Problem description =
Produce as output only the lines below starting at the line with "Document page, 1275x1650 pixels." and continuing through the line with "For every layout", each one exactly as written.

Records supplied =
┄┄┄┄┄┄┄┄┄┄┄┄┄┄┄┄┄┄┄┄
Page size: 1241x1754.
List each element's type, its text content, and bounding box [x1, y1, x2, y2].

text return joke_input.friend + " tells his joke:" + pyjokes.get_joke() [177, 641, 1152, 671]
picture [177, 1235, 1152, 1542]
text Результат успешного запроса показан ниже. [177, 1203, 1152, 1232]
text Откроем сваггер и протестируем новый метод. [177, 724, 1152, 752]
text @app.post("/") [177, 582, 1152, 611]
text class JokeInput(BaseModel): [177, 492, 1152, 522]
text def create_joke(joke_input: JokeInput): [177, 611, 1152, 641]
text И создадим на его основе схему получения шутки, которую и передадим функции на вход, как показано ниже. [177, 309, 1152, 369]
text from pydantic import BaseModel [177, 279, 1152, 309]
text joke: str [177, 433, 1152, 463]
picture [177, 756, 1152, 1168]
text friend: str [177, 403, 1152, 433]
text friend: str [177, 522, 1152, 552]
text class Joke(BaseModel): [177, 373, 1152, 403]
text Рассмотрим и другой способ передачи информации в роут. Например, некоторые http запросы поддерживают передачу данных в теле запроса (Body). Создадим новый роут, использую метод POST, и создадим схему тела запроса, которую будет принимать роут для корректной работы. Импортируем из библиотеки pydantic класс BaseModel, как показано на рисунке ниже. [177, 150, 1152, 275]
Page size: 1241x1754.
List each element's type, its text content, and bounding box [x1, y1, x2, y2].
┄┄┄┄┄┄┄┄┄┄┄┄┄┄┄┄┄┄┄┄
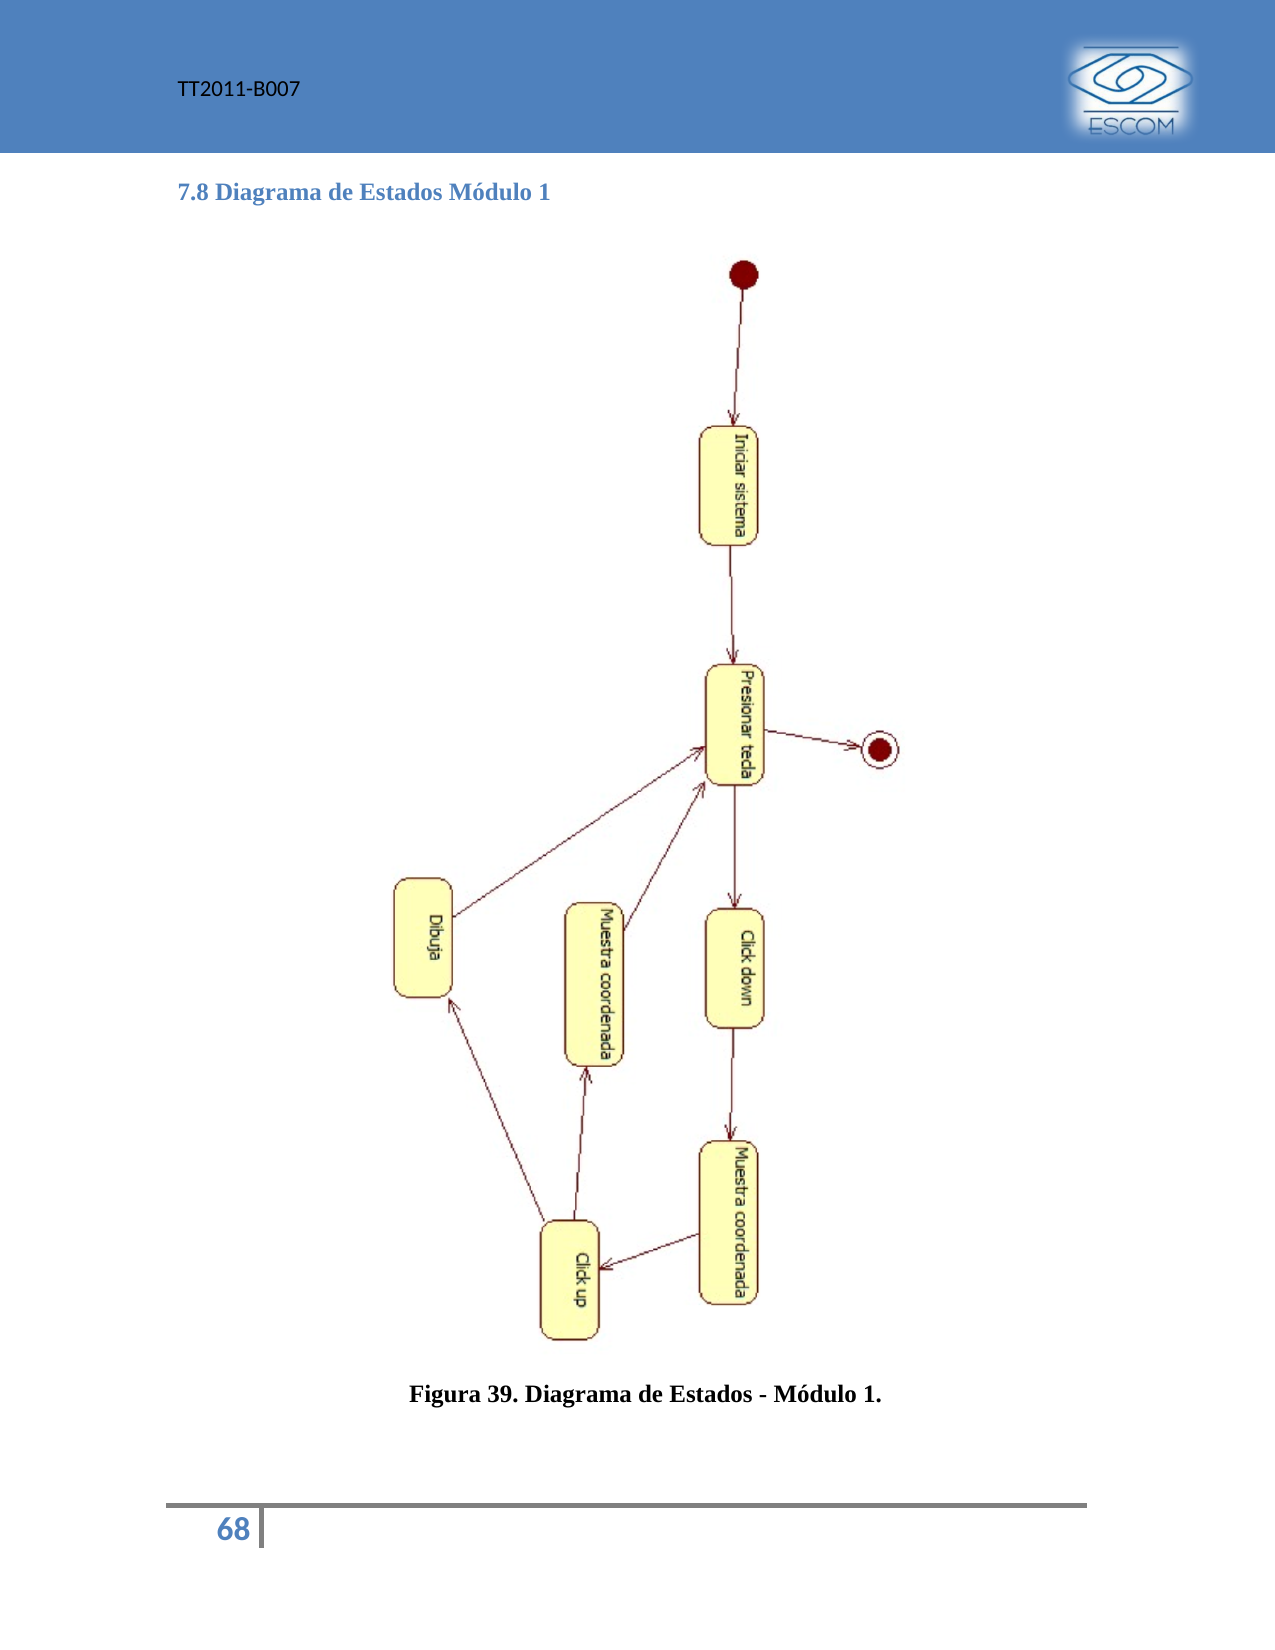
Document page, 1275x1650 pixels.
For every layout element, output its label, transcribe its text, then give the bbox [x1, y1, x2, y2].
┄┄┄┄┄┄┄┄┄┄┄┄┄┄┄┄┄┄┄┄
Result of this task =
Document page, 1275x1650 pixels.
For every layout element, output its label, transcribe its text, then give the bbox [x1, y1, x2, y2].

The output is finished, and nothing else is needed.